<<<<
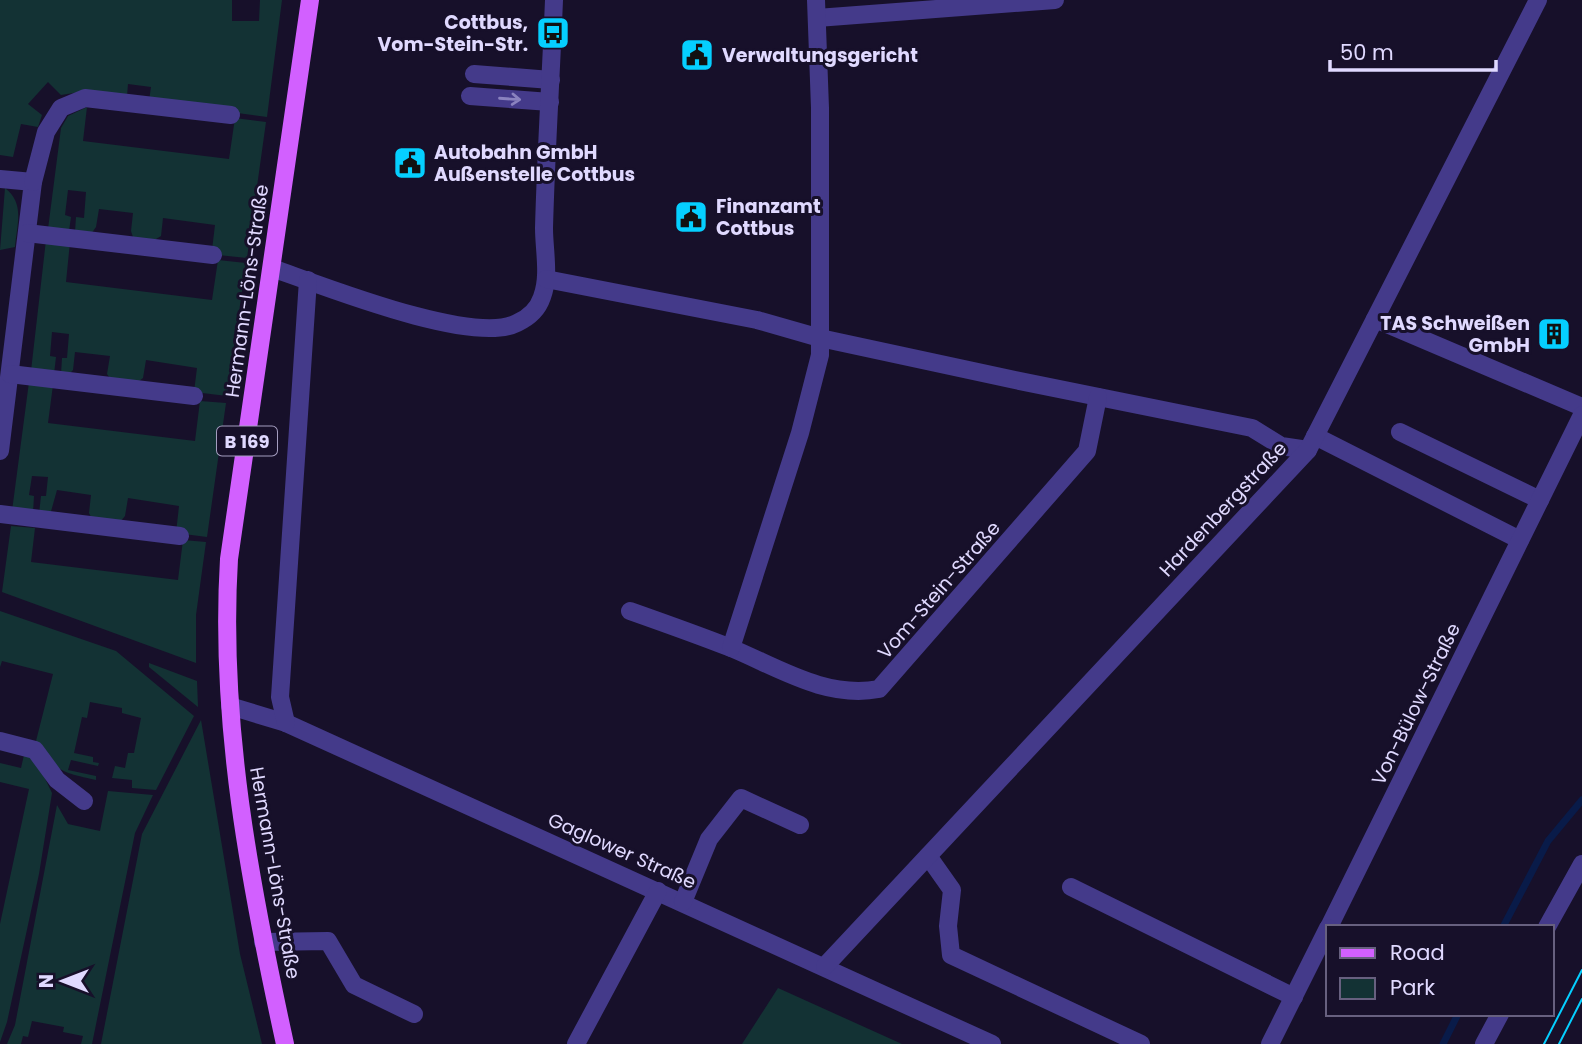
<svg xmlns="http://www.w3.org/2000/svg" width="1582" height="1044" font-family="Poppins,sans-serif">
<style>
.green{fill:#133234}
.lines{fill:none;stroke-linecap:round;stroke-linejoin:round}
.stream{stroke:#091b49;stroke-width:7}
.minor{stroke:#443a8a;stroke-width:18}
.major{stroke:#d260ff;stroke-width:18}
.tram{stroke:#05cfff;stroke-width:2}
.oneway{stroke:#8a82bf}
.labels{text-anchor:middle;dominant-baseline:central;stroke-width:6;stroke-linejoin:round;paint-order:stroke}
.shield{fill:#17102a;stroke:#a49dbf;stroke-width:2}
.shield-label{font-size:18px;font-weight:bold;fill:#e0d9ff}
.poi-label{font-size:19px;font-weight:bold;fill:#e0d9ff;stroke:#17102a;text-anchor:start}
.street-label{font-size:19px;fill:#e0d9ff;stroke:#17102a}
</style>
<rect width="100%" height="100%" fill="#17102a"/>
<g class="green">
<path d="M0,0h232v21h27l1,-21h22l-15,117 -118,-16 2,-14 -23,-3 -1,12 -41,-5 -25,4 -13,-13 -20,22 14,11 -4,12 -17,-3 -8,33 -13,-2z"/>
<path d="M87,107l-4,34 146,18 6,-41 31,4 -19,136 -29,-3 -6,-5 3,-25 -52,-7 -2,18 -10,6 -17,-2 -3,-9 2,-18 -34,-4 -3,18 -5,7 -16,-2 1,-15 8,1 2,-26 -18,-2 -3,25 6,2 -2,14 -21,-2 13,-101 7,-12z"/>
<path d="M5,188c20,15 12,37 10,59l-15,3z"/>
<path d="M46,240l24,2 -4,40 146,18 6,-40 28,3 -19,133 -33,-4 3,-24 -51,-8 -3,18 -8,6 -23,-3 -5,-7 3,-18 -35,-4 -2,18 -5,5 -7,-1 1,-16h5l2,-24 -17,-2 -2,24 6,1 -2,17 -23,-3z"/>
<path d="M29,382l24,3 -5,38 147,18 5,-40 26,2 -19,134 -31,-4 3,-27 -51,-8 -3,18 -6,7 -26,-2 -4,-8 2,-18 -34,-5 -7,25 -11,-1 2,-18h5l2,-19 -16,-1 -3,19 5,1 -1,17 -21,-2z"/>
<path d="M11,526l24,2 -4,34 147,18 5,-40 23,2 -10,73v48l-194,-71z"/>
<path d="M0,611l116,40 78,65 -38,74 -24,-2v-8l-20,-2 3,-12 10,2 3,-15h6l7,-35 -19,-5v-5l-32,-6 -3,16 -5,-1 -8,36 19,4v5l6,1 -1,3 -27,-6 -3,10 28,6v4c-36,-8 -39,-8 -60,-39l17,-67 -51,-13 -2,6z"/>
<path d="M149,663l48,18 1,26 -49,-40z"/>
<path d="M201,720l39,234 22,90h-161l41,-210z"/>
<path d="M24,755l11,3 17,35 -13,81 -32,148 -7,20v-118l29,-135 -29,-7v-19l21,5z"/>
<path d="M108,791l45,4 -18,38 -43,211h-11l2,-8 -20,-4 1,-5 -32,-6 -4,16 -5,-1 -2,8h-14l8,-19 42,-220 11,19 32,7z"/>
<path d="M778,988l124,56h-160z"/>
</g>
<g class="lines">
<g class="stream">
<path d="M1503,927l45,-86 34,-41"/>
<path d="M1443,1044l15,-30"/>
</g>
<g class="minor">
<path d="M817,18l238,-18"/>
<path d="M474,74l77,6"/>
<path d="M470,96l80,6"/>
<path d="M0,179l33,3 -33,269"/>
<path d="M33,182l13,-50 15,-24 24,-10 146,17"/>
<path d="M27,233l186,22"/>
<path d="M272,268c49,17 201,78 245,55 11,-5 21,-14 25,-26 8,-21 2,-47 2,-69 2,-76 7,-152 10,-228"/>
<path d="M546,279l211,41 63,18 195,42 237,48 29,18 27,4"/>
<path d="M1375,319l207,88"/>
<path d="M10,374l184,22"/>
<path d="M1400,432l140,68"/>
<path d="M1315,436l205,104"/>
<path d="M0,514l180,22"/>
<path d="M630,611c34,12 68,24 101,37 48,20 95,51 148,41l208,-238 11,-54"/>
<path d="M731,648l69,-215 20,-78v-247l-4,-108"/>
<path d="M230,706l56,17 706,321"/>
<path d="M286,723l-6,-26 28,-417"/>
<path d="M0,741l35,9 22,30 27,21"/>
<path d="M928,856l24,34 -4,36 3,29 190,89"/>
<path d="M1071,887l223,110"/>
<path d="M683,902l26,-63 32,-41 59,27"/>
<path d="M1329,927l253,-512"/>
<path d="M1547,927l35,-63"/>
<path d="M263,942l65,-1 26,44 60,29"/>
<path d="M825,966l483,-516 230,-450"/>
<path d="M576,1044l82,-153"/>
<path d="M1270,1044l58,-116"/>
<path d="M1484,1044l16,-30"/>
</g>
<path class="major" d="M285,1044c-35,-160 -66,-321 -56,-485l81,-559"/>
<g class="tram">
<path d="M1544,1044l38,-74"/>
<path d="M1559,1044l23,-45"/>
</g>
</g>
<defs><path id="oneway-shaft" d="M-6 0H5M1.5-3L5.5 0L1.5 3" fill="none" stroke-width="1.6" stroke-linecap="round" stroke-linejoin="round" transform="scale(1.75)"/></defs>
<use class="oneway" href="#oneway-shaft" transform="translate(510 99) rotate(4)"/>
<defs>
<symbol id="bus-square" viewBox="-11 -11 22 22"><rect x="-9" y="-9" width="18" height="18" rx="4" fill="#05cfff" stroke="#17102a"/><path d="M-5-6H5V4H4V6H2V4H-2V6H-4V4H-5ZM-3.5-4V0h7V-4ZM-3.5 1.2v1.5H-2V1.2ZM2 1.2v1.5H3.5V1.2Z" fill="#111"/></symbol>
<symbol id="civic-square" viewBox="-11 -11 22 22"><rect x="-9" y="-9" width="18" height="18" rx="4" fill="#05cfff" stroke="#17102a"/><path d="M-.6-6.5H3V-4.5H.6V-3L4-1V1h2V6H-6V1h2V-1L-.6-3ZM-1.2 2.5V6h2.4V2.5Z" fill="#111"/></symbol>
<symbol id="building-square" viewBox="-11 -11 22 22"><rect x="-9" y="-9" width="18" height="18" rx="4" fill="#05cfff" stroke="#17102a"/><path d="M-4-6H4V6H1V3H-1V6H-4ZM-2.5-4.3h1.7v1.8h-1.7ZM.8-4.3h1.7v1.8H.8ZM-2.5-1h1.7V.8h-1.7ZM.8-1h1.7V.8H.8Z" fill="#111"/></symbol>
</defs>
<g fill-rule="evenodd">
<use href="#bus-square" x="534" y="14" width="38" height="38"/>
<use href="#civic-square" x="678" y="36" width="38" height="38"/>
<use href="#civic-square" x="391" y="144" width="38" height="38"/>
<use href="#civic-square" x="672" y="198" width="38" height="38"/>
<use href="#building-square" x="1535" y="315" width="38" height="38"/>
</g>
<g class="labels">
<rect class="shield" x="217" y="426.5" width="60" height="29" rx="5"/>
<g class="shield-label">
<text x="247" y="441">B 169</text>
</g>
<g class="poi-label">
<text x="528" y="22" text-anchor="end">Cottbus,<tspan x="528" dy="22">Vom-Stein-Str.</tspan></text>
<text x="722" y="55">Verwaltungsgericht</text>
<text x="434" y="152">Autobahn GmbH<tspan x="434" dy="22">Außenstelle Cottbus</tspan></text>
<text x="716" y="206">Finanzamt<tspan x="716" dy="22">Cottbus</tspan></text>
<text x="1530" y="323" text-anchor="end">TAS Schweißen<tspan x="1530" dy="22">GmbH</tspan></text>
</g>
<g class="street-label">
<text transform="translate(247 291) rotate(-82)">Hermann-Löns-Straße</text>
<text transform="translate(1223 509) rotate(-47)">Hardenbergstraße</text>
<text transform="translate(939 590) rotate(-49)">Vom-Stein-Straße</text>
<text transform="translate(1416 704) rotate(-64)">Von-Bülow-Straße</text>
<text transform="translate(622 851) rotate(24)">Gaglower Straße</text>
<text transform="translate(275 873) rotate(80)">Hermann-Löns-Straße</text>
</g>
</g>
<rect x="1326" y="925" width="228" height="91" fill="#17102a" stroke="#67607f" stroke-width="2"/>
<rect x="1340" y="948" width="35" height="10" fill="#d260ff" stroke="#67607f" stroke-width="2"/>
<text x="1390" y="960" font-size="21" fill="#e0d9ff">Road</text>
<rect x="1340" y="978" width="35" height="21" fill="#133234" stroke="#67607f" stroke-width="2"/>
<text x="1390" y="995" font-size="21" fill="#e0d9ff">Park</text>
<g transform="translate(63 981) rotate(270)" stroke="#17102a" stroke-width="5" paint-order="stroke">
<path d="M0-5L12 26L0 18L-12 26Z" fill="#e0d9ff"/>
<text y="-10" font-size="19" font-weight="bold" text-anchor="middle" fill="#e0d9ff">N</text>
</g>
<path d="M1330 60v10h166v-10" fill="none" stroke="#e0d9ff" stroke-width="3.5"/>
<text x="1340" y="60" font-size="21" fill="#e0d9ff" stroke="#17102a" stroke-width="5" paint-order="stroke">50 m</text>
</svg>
>>>>
<<<<
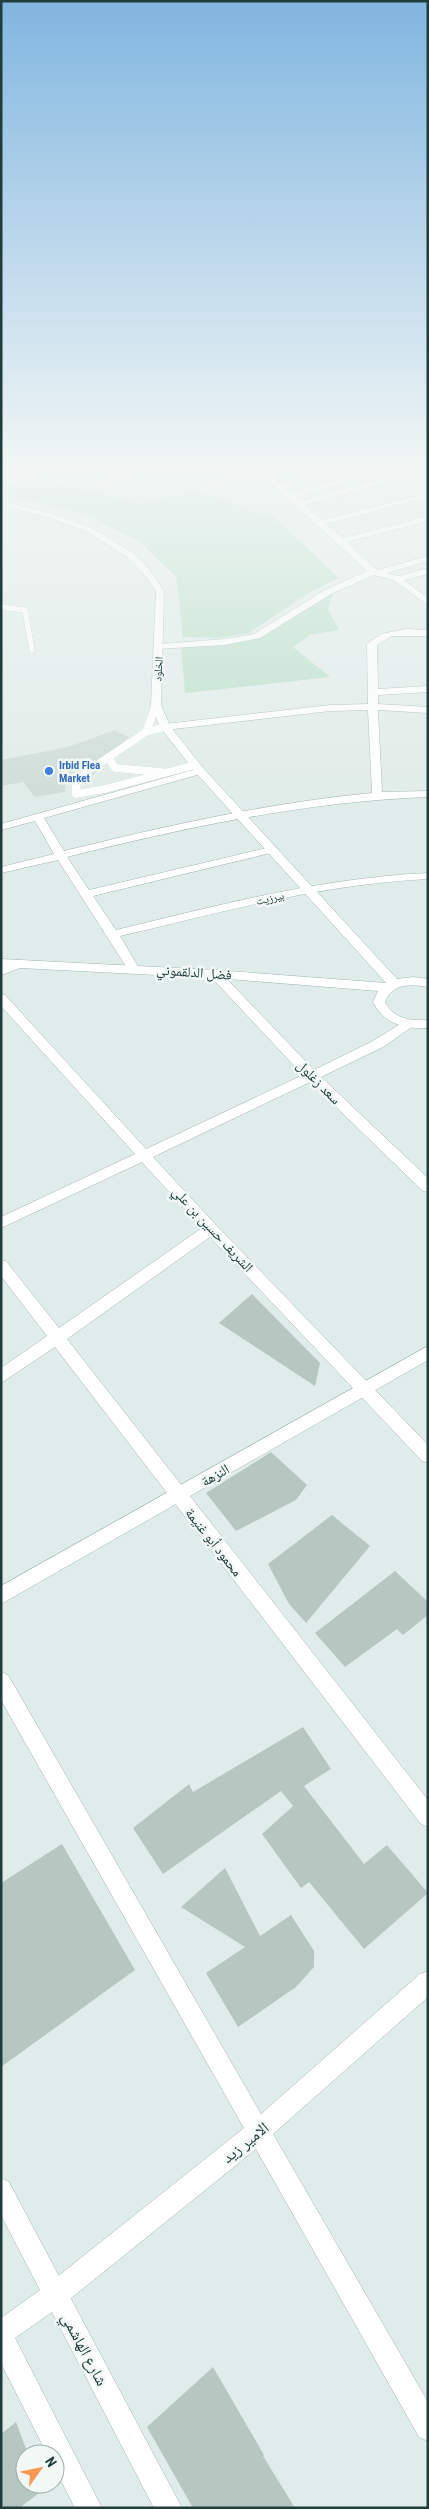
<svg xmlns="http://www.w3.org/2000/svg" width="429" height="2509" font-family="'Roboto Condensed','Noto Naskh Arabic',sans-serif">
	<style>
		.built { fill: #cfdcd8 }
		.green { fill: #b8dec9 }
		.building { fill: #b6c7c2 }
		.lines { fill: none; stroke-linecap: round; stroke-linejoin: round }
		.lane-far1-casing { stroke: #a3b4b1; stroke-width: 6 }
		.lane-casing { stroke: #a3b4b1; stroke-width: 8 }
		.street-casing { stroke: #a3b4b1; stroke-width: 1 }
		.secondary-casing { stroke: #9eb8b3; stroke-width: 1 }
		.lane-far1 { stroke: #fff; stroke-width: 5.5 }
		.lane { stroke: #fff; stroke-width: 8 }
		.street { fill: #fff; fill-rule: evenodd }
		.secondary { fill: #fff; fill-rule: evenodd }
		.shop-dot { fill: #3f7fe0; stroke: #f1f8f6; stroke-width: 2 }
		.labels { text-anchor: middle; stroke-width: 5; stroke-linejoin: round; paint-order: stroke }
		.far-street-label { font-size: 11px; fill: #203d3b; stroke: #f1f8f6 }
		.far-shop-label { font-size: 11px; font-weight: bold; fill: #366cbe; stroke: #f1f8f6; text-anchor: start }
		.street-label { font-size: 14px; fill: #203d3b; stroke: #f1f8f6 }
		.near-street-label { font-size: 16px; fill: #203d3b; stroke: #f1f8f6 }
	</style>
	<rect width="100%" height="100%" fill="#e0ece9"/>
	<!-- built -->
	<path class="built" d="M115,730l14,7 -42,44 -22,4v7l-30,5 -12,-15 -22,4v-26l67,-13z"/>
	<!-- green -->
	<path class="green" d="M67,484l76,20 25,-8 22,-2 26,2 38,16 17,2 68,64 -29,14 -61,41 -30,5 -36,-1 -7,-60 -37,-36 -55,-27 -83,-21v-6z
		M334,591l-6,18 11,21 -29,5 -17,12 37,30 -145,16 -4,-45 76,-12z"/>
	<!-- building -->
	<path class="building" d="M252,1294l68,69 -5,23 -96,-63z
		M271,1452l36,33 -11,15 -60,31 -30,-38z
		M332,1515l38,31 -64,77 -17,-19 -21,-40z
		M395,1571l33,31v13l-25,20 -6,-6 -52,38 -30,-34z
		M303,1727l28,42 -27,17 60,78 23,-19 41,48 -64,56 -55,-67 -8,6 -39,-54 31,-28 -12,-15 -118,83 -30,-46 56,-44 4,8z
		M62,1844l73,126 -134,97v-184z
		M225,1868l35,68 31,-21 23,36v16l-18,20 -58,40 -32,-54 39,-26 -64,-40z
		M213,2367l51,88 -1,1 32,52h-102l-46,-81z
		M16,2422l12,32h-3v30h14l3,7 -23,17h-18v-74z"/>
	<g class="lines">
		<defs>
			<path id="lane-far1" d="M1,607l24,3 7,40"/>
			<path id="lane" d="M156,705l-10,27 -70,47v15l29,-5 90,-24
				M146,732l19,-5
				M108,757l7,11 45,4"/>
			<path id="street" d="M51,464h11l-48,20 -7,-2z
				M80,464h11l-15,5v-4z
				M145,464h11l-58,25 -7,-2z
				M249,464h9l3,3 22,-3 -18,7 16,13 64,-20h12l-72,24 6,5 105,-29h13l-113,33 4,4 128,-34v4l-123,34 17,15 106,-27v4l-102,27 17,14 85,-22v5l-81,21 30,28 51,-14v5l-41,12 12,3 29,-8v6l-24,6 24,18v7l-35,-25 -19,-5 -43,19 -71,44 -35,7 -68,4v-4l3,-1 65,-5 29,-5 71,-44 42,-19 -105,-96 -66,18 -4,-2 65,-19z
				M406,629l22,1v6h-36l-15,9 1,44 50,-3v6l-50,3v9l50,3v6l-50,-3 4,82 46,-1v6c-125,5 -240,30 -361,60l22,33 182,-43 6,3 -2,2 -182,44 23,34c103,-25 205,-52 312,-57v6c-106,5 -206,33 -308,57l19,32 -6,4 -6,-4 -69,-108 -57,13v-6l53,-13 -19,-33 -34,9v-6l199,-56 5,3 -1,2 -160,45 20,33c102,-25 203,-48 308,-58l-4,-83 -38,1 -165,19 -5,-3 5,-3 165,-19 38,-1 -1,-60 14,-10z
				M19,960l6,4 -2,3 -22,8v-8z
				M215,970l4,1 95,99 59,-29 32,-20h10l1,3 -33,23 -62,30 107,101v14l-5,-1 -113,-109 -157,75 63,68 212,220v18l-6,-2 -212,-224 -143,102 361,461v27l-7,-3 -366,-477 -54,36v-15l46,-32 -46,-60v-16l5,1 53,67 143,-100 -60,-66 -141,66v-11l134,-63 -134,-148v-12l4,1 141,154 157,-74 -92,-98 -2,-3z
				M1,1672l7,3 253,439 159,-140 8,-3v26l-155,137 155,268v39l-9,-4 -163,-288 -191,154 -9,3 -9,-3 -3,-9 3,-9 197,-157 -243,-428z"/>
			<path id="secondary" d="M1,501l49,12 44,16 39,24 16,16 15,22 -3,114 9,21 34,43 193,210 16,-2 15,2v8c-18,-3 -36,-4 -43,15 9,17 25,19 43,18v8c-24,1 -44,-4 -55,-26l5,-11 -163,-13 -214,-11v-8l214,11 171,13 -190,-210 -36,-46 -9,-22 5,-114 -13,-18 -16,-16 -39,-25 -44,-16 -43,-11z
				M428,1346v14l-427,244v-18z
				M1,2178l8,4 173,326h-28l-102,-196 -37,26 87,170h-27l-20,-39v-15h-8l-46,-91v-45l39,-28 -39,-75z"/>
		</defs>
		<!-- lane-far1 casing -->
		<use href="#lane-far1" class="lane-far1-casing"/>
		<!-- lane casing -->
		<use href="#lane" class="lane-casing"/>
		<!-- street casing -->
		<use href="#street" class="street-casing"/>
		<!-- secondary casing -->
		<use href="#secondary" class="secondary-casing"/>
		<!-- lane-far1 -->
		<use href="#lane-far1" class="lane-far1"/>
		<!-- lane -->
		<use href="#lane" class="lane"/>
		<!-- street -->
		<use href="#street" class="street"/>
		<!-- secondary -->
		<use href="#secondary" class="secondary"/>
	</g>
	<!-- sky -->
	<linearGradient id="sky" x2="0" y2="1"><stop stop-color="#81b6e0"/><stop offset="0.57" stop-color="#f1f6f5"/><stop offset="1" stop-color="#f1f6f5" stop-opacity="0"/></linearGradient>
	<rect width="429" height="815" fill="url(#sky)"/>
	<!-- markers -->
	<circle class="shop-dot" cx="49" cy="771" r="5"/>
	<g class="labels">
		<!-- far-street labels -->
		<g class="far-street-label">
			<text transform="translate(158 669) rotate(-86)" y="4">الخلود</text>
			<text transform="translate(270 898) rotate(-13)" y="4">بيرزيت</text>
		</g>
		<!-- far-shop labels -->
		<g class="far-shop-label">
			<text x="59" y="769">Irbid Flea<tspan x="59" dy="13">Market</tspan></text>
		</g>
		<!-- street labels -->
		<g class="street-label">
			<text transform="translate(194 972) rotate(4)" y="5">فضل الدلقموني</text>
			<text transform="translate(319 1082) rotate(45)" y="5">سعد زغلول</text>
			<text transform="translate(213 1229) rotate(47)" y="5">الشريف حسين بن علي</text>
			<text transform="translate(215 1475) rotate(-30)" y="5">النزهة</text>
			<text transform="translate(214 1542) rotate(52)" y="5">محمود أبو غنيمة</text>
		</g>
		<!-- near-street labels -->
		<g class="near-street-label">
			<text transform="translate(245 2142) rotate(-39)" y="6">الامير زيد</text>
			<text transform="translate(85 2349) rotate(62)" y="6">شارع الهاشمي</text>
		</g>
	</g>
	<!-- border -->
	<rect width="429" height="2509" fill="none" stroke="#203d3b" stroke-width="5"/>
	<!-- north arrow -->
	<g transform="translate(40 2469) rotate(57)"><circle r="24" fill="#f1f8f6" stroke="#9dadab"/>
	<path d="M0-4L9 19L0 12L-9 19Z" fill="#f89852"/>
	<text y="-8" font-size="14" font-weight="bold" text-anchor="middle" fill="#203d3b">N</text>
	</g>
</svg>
>>>>
State only the count of lines above that hold the string "serif".

> Result
2